## [Written request]
Copy out the entries below word for word, starting at the line that contains "s=18 already on file." and ending at the line that contains "Log entry: h=11 m=45 s=42", with both of those lines included.

━━━━━ Records to use ━━━━━

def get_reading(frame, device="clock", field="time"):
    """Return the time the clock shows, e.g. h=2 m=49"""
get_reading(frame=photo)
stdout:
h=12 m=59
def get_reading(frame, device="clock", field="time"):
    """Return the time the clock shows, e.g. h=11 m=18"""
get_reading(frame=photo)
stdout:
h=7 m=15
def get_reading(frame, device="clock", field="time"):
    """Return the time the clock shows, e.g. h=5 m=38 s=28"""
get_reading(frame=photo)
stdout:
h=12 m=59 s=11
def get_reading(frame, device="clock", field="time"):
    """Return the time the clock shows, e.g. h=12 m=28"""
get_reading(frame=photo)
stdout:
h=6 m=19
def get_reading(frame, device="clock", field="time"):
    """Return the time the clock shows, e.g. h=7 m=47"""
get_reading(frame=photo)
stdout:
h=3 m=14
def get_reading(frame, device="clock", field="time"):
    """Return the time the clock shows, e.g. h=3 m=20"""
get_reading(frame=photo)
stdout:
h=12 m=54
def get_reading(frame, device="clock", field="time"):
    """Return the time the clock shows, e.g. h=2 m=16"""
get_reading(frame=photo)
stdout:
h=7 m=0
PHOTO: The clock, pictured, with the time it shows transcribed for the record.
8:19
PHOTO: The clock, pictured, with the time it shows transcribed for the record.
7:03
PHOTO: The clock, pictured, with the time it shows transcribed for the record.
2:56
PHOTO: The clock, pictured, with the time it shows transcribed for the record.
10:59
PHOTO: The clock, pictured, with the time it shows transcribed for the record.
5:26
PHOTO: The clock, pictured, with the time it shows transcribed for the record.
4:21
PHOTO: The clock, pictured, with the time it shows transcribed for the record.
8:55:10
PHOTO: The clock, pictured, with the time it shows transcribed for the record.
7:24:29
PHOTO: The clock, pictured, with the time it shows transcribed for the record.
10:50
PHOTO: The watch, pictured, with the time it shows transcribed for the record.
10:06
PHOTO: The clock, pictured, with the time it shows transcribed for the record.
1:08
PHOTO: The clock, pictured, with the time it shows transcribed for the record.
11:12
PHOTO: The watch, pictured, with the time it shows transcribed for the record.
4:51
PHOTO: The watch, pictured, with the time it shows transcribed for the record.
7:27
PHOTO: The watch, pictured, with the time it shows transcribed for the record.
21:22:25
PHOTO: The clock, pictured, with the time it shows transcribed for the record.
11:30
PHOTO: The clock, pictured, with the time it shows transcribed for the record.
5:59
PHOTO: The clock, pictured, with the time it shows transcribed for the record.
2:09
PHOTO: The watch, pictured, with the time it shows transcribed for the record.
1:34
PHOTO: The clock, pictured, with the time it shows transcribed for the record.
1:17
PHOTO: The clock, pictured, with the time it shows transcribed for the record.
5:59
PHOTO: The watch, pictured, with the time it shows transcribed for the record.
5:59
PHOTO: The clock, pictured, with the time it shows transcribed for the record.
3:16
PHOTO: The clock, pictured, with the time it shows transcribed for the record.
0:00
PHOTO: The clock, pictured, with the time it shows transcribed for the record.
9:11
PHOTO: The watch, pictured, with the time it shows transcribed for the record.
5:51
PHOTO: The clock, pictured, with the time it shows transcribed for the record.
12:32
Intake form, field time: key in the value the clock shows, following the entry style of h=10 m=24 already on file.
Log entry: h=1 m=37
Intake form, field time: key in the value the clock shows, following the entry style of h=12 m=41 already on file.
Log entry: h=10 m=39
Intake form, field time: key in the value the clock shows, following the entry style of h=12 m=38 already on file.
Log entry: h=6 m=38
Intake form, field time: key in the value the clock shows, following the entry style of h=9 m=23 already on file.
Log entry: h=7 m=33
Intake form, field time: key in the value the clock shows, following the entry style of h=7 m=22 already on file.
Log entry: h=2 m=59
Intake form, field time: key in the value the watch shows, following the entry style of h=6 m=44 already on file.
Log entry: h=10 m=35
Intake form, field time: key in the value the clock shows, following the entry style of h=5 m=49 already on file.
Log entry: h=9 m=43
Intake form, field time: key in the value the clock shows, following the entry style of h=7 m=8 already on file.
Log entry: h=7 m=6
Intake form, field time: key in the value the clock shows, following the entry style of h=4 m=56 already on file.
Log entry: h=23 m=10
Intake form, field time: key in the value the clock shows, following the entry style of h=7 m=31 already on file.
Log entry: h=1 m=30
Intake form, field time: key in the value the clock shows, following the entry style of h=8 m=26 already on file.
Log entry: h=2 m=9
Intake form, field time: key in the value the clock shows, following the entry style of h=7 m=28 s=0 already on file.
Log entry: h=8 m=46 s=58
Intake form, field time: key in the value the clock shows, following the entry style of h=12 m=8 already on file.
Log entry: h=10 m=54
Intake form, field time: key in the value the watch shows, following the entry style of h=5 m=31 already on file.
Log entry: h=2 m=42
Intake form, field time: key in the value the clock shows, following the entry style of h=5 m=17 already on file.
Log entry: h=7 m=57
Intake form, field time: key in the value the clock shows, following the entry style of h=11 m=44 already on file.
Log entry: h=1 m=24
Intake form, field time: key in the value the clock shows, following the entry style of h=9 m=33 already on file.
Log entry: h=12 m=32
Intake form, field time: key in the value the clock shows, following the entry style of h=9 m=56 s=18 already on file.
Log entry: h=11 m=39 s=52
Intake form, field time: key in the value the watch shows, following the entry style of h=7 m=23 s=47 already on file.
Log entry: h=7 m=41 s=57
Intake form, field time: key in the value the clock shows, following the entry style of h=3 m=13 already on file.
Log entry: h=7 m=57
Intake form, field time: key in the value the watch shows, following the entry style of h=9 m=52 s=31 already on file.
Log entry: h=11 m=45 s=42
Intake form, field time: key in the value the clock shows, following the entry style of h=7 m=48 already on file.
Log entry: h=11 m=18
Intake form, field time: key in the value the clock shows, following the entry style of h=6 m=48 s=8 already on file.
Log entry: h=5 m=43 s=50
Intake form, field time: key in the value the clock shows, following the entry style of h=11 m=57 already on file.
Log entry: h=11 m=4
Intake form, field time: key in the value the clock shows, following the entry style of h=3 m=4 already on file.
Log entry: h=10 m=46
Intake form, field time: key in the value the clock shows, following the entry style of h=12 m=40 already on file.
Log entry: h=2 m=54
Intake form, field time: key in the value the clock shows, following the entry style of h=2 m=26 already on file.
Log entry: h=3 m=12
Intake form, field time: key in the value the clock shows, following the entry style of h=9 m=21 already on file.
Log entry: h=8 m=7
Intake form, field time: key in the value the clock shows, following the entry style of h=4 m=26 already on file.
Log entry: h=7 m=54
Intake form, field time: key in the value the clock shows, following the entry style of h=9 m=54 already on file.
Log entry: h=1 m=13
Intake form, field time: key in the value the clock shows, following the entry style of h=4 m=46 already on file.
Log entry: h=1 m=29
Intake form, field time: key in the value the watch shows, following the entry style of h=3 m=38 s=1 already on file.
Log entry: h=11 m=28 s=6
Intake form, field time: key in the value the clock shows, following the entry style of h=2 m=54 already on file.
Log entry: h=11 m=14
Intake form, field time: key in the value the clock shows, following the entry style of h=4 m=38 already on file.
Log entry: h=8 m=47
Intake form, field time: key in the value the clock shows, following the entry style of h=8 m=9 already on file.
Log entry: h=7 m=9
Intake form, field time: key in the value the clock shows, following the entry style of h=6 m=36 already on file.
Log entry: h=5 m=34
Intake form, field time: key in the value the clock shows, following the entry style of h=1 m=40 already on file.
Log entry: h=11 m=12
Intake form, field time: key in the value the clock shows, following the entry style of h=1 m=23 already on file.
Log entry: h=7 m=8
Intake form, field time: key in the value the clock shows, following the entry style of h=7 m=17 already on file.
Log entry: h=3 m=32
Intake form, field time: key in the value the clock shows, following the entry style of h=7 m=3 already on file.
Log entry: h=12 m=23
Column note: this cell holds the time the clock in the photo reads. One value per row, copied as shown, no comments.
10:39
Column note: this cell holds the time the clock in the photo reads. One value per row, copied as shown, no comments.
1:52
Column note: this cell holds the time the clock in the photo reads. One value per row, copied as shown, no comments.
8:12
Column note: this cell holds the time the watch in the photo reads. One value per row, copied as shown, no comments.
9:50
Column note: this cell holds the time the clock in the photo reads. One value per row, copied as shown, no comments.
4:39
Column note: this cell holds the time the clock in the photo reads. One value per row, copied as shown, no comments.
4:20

━━━━━

## [Reply to the task]
Intake form, field time: key in the value the clock shows, following the entry style of h=9 m=56 s=18 already on file.
Log entry: h=11 m=39 s=52
Intake form, field time: key in the value the watch shows, following the entry style of h=7 m=23 s=47 already on file.
Log entry: h=7 m=41 s=57
Intake form, field time: key in the value the clock shows, following the entry style of h=3 m=13 already on file.
Log entry: h=7 m=57
Intake form, field time: key in the value the watch shows, following the entry style of h=9 m=52 s=31 already on file.
Log entry: h=11 m=45 s=42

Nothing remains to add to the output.